## SET OF TASKS
1) In the article about the Rockies' 2009 season, whom did Dan O'Dowd install as manager after Clint Hurdle was out?
2) Repeat the part of the Rockies article between "Tracy’s 2-0 record" and "Tracy took over.", inclusive.

## TEXT SEGMENT
===
August 24, 2009: Ryan Spilborghs’ walk-off grand slam boosts Rockies’ playoffs chances

This article was written by Jack Zerby

Clint Hurdle was the longest-tenured manager in Colorado Rockies history as the team entered the 2009 season. In 2007 he’d led the franchise, which debuted with major-league baseball’s 1993 expansion, to its greatest success — two series sweeps in the National League playoffs and a World Series matchup in which a not-to-be-denied Boston Red Sox team turned the tables and swept them. The Rockies then slipped to 74-88 and third in the 2008 NL West and despite a 2009 spring training in which Hurdle tried to take the team “back to basics,”1 little went right in the early part of the season.

After an 8-6 home loss to the first-place Los Angeles Dodgers on May 27 that capped a three-game sweep by the visitors, Colorado was a dismal 18-28 and already 14 games back in the National League West. Although Rockies general manager Dan O’Dowd “had long been Hurdle’s strongest ally,” he admitted: “Our execution of fundamentals has been terrible. It’s been hard to watch. We have to get better at that regardless of who the manager or general manager is.”2

With that, Hurdle was out. O’Dowd installed first-year bench coach Jim Tracy as manager. Tracy, with prior National League managerial experience in Los Angeles and Pittsburgh, debuted on May 29 as Jason Marquis and closer Huston Street combined for a six-hit, 3-0 win over the visiting San Diego Padres. And in what would be a portent for the rest of the season, Colorado notched its first walk-off win of 2009 the next night.3

Tracy’s 2-0 record as manager slipped to 2-4 as the Rockies then suffered four straight losses. But on June 4 they erupted for 10 runs in a blowout win at Houston and were on their way to winning 11 games in a row and 17 of their next 18 through June 22. The streak took them past .500 to a 37-33 record and lifted them to third place in the NL West. By July 20 the Rockies were 51-42 and had reached second place, still eight games behind Los Angeles. But Colorado’s record was good for third best in the overall National League standings used for playoffs wild-card determination,4 a marked improvement over their 14th-place standing when Tracy took over.
===
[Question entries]
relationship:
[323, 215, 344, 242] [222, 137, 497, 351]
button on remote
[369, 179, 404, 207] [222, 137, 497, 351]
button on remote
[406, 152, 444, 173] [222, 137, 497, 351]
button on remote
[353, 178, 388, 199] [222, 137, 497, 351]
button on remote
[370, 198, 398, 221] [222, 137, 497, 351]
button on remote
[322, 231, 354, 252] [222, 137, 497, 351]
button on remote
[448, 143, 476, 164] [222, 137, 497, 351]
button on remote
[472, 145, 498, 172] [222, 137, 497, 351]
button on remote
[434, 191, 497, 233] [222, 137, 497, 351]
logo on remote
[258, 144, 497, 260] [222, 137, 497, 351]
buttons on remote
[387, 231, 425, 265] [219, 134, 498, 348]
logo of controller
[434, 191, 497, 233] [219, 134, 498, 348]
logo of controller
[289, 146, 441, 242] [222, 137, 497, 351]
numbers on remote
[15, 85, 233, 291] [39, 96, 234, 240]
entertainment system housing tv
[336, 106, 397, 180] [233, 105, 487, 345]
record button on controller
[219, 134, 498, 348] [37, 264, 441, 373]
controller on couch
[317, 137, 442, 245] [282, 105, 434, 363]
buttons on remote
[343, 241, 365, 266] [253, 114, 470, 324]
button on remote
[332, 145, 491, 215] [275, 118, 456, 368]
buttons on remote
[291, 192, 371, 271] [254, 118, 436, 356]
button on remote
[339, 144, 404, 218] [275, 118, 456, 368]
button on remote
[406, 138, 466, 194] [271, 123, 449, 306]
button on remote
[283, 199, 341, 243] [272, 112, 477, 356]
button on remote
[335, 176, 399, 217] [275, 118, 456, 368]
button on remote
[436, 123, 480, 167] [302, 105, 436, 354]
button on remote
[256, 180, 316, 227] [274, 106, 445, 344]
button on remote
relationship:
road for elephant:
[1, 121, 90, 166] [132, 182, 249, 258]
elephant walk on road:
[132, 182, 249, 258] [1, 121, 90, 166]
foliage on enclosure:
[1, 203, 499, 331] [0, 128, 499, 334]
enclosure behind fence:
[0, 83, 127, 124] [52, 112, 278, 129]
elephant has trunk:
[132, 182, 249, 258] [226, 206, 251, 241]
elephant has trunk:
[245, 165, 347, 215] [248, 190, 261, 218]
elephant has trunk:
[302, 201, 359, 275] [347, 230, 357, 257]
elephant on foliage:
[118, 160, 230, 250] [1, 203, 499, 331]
===
## OUTPUTS BY TASK
1) Jim Tracy, the first-year bench coach.

2)
Tracy’s 2-0 record as manager slipped to 2-4 as the Rockies then suffered four straight losses. But on June 4 they erupted for 10 runs in a blowout win at Houston and were on their way to winning 11 games in a row and 17 of their next 18 through June 22. The streak took them past .500 to a 37-33 record and lifted them to third place in the NL West. By July 20 the Rockies were 51-42 and had reached second place, still eight games behind Los Angeles. But Colorado’s record was good for third best in the overall National League standings used for playoffs wild-card determination,4 a marked improvement over their 14th-place standing when Tracy took over.